Sunlight streamed through the windows of the 1940s barn as seven students listened to tales of how lives can so easily fall apart.

Seven Grade 11 students from Stelly’s secondary school’s global perspectives class heard about how, in an instant, a woman’s life deteriorated to drug use and homelessness when she lost her entire family in a car crash.

The students came to Woodwynn Farms on Tuesday, May 8 to experience farming and learn more about homelessness. It was the first day of a volunteering program that will last until the end of this school year and likely into the next.

“Most of us took the global perspectives class because we wanted to make a difference,” said Lexy Young.

The students will work with the several tonnes of hay the farm sells, as well as helping repair the 70-year-old barns on the property so Woodwynn can convert them into other uses, such as a market.

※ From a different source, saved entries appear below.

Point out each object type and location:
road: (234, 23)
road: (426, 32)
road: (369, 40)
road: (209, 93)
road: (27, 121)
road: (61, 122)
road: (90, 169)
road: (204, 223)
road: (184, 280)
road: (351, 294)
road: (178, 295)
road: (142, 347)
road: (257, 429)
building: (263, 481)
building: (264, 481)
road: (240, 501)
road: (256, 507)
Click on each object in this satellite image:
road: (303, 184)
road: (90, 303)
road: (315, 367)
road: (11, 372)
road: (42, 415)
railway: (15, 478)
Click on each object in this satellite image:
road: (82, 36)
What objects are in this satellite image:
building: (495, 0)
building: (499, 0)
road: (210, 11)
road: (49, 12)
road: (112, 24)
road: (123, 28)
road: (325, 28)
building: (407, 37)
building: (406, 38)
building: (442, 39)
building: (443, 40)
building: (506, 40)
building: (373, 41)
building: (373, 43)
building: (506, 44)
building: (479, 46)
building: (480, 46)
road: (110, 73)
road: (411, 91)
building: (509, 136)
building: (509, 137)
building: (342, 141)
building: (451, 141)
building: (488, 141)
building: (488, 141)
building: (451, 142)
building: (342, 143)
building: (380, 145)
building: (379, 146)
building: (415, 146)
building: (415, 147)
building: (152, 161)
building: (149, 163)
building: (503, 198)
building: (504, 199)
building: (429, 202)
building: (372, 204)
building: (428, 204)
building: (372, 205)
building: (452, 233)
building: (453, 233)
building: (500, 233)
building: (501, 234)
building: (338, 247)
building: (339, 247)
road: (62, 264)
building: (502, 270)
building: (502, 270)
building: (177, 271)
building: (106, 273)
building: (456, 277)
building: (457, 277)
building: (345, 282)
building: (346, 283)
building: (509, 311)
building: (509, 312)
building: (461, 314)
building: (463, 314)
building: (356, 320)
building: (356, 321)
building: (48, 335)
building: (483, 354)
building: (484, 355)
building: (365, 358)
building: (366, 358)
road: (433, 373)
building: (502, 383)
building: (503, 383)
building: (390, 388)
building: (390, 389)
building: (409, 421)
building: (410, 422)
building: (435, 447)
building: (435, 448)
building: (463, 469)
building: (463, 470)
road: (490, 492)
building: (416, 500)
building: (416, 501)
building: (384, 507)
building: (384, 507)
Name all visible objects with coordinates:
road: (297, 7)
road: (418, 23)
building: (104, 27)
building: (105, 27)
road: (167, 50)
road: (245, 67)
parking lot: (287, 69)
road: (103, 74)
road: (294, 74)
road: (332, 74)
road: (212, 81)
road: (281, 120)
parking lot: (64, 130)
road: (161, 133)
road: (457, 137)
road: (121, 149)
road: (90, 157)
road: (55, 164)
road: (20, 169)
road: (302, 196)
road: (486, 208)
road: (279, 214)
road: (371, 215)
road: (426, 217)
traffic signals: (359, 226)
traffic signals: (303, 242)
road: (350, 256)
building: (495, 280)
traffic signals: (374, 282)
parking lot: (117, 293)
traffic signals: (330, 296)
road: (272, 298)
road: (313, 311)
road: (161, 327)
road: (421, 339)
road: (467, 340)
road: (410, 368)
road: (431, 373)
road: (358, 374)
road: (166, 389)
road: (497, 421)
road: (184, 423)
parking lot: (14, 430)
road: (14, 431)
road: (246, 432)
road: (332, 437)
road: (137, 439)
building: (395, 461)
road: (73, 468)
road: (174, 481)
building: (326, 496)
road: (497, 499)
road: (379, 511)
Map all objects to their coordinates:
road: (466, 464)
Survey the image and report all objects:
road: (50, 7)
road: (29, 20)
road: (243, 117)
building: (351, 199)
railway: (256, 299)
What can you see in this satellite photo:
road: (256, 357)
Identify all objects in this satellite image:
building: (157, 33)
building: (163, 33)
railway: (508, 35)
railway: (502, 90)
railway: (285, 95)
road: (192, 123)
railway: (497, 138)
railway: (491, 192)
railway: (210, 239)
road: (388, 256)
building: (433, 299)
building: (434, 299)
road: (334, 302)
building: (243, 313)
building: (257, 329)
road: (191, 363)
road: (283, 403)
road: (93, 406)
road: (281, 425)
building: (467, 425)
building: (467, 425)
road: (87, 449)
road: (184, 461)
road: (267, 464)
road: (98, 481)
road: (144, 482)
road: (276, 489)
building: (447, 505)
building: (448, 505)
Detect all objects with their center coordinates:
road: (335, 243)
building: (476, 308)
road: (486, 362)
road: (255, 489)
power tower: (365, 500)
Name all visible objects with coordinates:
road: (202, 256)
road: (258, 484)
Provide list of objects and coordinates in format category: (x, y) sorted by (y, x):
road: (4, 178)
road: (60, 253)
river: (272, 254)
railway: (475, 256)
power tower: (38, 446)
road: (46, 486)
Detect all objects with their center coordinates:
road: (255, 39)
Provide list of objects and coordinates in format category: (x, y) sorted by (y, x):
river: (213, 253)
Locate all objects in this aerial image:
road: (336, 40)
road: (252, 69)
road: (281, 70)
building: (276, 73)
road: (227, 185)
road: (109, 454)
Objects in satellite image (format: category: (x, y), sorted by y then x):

On the farm, they’ll work with Ed, a formerly homeless man who has been at Woodwynn since the winter. (Ed is a pseudonym to protect the man’s identity.) And with plans to erect a tent city on the property to house more people from the streets, the students might hear more stories about homelessness first hand.

“Woodwynn is such a good fit for our program,” said global perspectives teacher Elena Beristain. “The students who come through our program are very motivated and more in tune with the world.”

Recently, the global perspectives class bought land in Nepal and Grade 12 students went there to build a shelter for women who were victims of abuse or other violations. The Grade 11 students will likely visit the shelter next year.

“It’s so great that right in our community we have a great project that is so similar [to the one in Nepal],” Beristain said.

In addition to volunteering, the global perspectives program awarded Woodwynn’s Creating Homefulness Society with a $1,000 grant. The Grade 12 students applied for a Vital Youth grant through the Victoria Foundation, which gave the class $2,500 to put back into the community. They also gave $1,000 the Victoria Riding Association for the Disabled, located in Central Saanich, and $500 to the Peninsula Streams Society.

“It gives [the students] some empowerment to choose where changes happen in their community,” Beristain said.

The Grade 11 students will likely return to the farm every Tuesday to help out and learn about farming and homelessness in the same setting.